On 06/29/2017 11:23 AM, Gregg Kellogg wrote:
>> On Jun 29, 2017, at 5:48 AM, Peter F. Patel-Schneider <pfpschneider@gmail.com> wrote:
>>
>> One problem with providing these test cases is that it is not really possible
>> to determine exactly what the current grammar allows.
> 
> Turtle adds some clarity:
> 
>> White space (production WS) is used to separate two terminals which would otherwise be (mis-)recognized as one terminal. Rule names below in capitals indicate where white space is significant; these form a possible choice of terminals for constructing a Turtle parser.

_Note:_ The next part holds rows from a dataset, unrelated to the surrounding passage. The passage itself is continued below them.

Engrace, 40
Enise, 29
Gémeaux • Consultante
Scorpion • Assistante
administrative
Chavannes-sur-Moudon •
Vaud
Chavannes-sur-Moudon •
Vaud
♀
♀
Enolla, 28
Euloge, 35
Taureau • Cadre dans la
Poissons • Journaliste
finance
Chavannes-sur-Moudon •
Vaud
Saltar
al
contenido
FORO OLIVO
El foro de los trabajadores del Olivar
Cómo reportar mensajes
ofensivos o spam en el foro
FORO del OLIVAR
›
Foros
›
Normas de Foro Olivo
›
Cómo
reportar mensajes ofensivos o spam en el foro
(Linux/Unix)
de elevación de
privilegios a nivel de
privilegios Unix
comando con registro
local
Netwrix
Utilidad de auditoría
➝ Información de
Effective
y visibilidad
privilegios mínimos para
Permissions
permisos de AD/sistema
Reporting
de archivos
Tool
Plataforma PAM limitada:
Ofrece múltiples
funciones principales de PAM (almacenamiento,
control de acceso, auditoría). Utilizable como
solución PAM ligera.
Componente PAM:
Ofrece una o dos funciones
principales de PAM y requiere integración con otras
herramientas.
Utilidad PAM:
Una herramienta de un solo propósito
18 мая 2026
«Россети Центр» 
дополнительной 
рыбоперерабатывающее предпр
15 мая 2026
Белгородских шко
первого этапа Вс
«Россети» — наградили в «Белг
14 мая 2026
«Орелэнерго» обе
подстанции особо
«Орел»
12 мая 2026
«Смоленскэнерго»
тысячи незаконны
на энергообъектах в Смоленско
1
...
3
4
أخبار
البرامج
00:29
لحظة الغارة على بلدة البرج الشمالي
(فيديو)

I don't view this wording as clear at all.  For example,
:::.
can be recognized as a Turtle triple in only one way so white space shouldn't
be needed here.

The intent is probably something like using white space to separate tokens for
a left-to-right greedy tokenizer for the terminal tokens that appear in the
rules for non-terminals.  However, there are lots of other ways of writing
Turtle parsers.
> This language comes from the SPARQL 1.1 grammar, so any change need for N-Triples/Quads/Turtle/TriG would also need to be applied there.
> 
> What it doesn’t do is say that white space may be composed of one or more WS or comments, which it probably should. Comments are treated as white space.
> 
> There is no discussion of white space within terminals, except for the String production and ANON terminal.
> 
> Personally, I’m not a fan if adding explicit WS to the grammar.
> 
> My interpretation for all grammars is that any amount of white space is allowed between any terminals, not required at all in N-Triples/Quads, and necessary in SPARQL/Turtle/TriG to keep two terminals from being confused.
> 
>> For example, there are multiple readings of "terminal".  Is it any terminal,
>> in which case white space might be allowed within blank node labels?  Is it
>> any terminal mentioned in the productions for non-terminals, in which case
>> blank space might be allowed before language tags?  Is it only named terminals
>> mentioned in the productions for non-terminals?
> 
> The quote above qualifies the use of white space to be significant in rule names in capitals, which are the "Productions for terminals”. Thus, WS is significant in the STRING_LITERAL_* terminals, and allowed within ANON. Perhaps it should be made clear that white space within other terminals is specifically not allowed.
> 
> It is somewhat problematic that note 6 specifically says that no white space is allowed between the sign and the number, which might imply that white space is allowed, say, between numbers, or following ‘@‘. My parser implements terminals as regular expressions, where white space is explicit within the regular expression, if necessary. The tokenizer eats any amount of whitespace between matched terminals; I think is is probably a fairly common pattern.
> 
> Gregg
peter

Received on Thursday, 29 June 2017 20:17:59 UTC